**TRY IT:**
Wherever "casing" appears in a line of the records below, count that line, and report only the number.
========================================================================
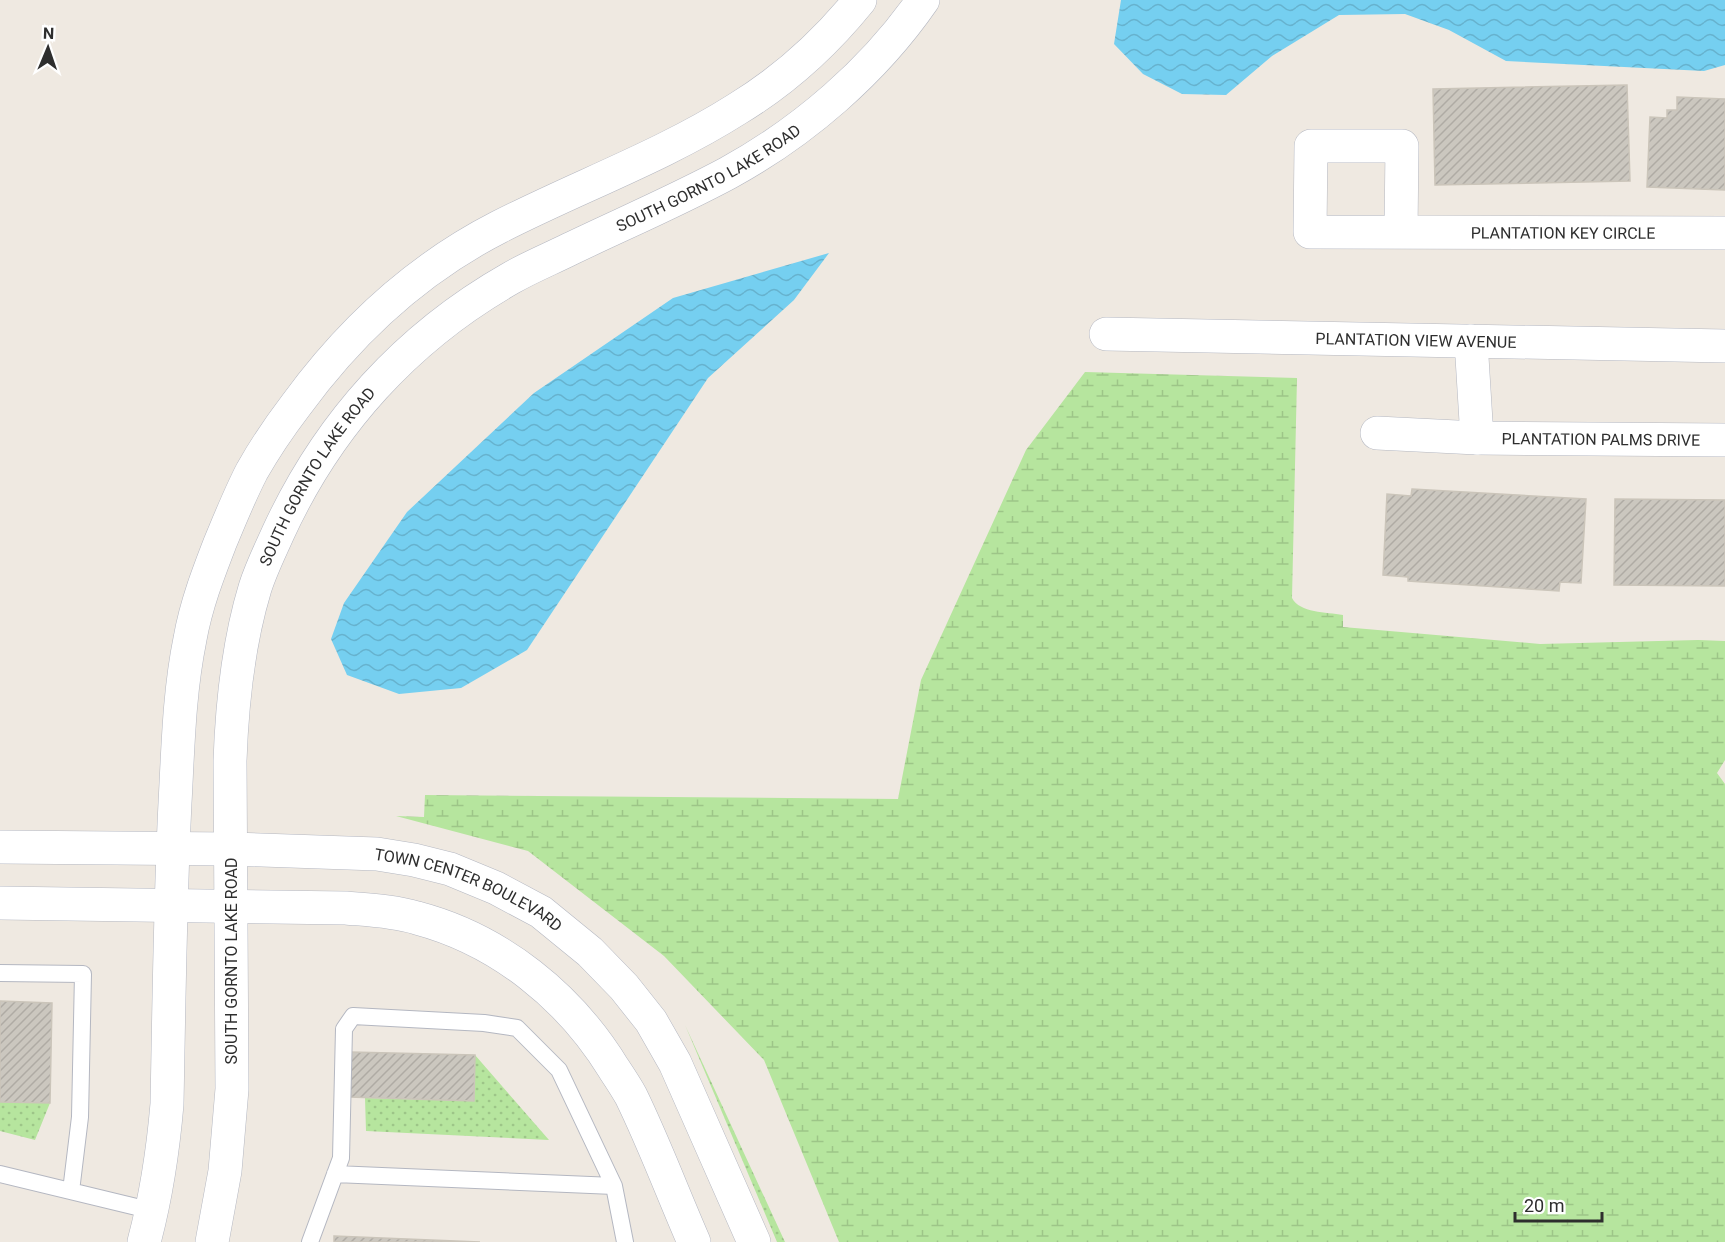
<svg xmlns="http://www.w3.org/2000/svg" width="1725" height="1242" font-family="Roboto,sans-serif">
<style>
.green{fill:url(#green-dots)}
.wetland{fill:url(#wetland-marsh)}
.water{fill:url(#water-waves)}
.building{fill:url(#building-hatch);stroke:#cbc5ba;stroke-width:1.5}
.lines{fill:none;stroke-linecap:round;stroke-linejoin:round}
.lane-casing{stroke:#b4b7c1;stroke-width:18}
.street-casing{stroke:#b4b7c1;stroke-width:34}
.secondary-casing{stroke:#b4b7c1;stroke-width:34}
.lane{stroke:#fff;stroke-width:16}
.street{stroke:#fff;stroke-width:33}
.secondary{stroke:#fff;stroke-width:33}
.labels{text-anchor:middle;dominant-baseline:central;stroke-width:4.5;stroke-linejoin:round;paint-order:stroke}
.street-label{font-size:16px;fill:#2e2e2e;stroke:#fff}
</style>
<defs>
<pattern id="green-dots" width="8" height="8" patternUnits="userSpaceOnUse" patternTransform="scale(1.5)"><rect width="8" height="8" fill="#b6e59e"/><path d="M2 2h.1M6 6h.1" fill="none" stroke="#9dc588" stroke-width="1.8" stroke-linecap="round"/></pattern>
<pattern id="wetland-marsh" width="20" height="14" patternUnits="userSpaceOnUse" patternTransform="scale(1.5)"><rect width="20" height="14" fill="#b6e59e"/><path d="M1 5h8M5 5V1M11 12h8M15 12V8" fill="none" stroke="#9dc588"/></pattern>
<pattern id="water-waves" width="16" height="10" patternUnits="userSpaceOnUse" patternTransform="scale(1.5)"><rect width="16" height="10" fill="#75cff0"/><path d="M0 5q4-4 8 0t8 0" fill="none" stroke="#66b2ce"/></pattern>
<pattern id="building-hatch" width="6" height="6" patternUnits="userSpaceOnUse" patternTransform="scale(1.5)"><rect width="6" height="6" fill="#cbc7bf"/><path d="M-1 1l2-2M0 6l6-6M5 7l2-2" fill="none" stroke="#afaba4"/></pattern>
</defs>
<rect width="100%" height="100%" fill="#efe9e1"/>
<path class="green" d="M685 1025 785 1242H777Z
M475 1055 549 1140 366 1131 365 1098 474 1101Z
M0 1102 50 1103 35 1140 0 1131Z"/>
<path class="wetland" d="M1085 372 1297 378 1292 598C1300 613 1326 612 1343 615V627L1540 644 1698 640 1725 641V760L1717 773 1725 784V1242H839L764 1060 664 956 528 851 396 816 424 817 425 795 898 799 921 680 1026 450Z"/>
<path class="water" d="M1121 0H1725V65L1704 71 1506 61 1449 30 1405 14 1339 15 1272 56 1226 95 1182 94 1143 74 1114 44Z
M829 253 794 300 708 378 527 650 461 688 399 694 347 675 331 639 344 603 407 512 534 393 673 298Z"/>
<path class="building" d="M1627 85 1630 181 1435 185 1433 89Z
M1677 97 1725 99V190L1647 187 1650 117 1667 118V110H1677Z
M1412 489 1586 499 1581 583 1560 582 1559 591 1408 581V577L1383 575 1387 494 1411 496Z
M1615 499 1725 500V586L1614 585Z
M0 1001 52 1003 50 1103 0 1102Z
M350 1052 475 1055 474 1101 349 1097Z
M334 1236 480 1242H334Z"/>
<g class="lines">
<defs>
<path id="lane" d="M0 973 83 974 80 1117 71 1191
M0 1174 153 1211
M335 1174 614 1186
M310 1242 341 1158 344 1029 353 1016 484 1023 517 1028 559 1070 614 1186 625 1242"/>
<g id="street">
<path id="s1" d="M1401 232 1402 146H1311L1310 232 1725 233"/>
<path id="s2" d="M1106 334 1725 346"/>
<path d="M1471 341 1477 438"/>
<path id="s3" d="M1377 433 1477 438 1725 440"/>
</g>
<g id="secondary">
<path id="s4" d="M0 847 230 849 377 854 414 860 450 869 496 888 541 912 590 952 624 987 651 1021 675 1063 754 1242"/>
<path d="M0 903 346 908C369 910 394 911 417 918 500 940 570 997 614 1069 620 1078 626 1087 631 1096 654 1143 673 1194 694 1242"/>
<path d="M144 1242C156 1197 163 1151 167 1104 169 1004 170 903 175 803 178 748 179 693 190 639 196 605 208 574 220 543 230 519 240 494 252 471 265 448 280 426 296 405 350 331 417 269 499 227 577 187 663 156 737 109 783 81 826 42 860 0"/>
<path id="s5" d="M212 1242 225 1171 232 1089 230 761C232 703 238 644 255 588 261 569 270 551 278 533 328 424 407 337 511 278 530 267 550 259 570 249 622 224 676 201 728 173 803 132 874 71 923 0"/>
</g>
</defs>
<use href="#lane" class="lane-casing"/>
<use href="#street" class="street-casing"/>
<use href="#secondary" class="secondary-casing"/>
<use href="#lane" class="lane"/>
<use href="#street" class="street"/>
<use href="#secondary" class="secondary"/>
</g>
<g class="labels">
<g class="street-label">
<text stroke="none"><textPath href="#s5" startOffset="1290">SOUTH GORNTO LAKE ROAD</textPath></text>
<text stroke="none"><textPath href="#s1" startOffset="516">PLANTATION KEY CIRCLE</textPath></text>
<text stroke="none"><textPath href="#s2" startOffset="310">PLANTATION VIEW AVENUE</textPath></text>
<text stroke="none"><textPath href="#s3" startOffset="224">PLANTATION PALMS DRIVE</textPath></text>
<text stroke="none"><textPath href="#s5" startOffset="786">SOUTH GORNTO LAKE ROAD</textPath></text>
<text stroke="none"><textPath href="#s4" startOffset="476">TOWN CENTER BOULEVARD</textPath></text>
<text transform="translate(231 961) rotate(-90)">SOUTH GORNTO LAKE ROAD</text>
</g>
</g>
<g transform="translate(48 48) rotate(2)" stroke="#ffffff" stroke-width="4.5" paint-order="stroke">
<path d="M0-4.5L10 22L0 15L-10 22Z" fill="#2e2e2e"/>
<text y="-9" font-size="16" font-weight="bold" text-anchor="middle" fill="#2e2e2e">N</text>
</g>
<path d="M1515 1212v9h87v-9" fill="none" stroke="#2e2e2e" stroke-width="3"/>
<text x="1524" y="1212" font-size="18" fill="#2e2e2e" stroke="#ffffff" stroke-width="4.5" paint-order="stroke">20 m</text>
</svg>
========================================================================
**RESPONSE TO THE TASK:**
6